CoinDash was scheduled to begin its much hyped ICO today. This author had been in the process of reviewing it for CCN’s sister site, Hacked, when we learned that there was a hack. Thus, we can’t properly review the ICO as of yet. Nevertheless, some people did send Ether to the wrong address.
The author was somehow privy to a preview of the platform, or something:
In a statement, CoinDash wrote in three languages:
It is unfortunate for us to announce that we have suffered a hacking attack during our Token Sale event. During the attack $7 Million were stolen by a currently unknown perpetrator. The CoinDash Token Sale secured $6.4 Million from our early contributors and whitelist participants and we are grateful for your support and contribution. […] The CoinDash vision, product and team will continue to live on. We will be fast to recover and we will create the future of trading. […] Reminder: We are still under attack. Please do not send any ETH to any address, as the Token Sale has been terminated.
More and more ICOs have experienced scams and attacks as people have realized that newcomers to crypto may soon be parted with any amount of Ethereum. People have sent to the wrong address in association with several ICOs, and although the start-ups behind the ICOs are not responsible themselves, others may hold them so. This is the nature of business in the cryptocurrency space.

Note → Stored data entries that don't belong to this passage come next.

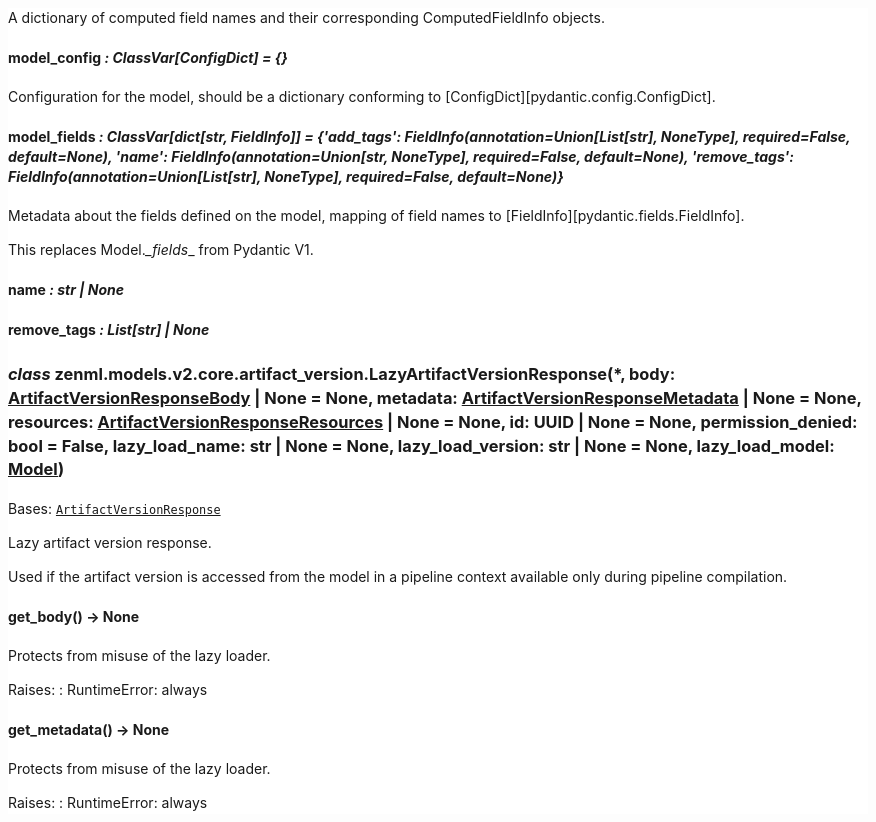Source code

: A dictionary of computed field names and their corresponding ComputedFieldInfo objects.

#### model_config *: ClassVar[ConfigDict]* *= {}*

Configuration for the model, should be a dictionary conforming to [ConfigDict][pydantic.config.ConfigDict].

#### model_fields *: ClassVar[dict[str, FieldInfo]]* *= {'add_tags': FieldInfo(annotation=Union[List[str], NoneType], required=False, default=None), 'name': FieldInfo(annotation=Union[str, NoneType], required=False, default=None), 'remove_tags': FieldInfo(annotation=Union[List[str], NoneType], required=False, default=None)}*

Metadata about the fields defined on the model,
mapping of field names to [FieldInfo][pydantic.fields.FieldInfo].

This replaces Model._\_fields_\_ from Pydantic V1.

#### name *: str | None*

#### remove_tags *: List[str] | None*

### *class* zenml.models.v2.core.artifact_version.LazyArtifactVersionResponse(\*, body: [ArtifactVersionResponseBody](#zenml.models.v2.core.artifact_version.ArtifactVersionResponseBody) | None = None, metadata: [ArtifactVersionResponseMetadata](#zenml.models.v2.core.artifact_version.ArtifactVersionResponseMetadata) | None = None, resources: [ArtifactVersionResponseResources](#zenml.models.v2.core.artifact_version.ArtifactVersionResponseResources) | None = None, id: UUID | None = None, permission_denied: bool = False, lazy_load_name: str | None = None, lazy_load_version: str | None = None, lazy_load_model: [Model](zenml.model.md#zenml.model.model.Model))

Bases: [`ArtifactVersionResponse`](#zenml.models.v2.core.artifact_version.ArtifactVersionResponse)

Lazy artifact version response.

Used if the artifact version is accessed from the model in
a pipeline context available only during pipeline compilation.

#### get_body() → None

Protects from misuse of the lazy loader.

Raises:
: RuntimeError: always

#### get_metadata() → None

Protects from misuse of the lazy loader.

Raises:
: RuntimeError: always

Then, even worse, there are some ICOs which are actually scams in and of themselves, like the recent Eros.vision, which promised to make prostitution impossible for the feds to stop – and also promised to make a “pimp” out of every token holder, both provider and buyer. Which is ridiculous, but is how the law would have interpreted it for the token holders. Such a platform may be useful in jurisdictions where prostitution is already legal, but given that the two who launched it said they were in Silicon Valley, it seems more likely a scam than anything else.

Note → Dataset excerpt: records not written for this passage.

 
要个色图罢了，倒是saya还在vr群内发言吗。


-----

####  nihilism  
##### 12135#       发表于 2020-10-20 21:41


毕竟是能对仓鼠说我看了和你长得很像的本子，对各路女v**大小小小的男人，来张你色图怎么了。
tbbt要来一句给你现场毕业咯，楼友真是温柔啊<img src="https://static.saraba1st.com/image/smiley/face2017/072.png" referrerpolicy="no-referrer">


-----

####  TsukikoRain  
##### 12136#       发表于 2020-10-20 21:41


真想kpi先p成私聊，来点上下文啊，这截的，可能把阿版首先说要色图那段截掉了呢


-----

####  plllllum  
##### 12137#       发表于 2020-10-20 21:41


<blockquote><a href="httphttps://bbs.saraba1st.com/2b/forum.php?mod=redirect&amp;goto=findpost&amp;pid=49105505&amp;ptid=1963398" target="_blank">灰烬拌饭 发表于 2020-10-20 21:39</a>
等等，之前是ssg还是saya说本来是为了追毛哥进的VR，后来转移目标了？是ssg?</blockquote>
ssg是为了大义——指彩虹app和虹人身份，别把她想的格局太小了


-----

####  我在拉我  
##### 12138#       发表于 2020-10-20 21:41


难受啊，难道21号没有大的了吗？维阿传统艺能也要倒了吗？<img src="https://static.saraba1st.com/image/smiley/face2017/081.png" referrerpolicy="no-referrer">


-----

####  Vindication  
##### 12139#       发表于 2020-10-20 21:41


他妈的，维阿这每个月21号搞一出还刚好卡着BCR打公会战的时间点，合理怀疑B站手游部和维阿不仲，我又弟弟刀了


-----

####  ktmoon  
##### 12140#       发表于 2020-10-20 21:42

The nature of the quick funding of ICOs has no doubt been attractive to scammers, seeing it as an opportunity garner quick, lucrative sums out of unwitting, would-be investors. One tactic that is adopted is hijacking e-mail addresses and then telling people that if they want in on an early sale, they should send coin to this address. It later turns out it’s not official at all, and in most cases, it has been successful. This is among other methods – in the case of CoinDash, today, their entire site was hacked.
Hopefully, the community will do better about policing itself moving forward.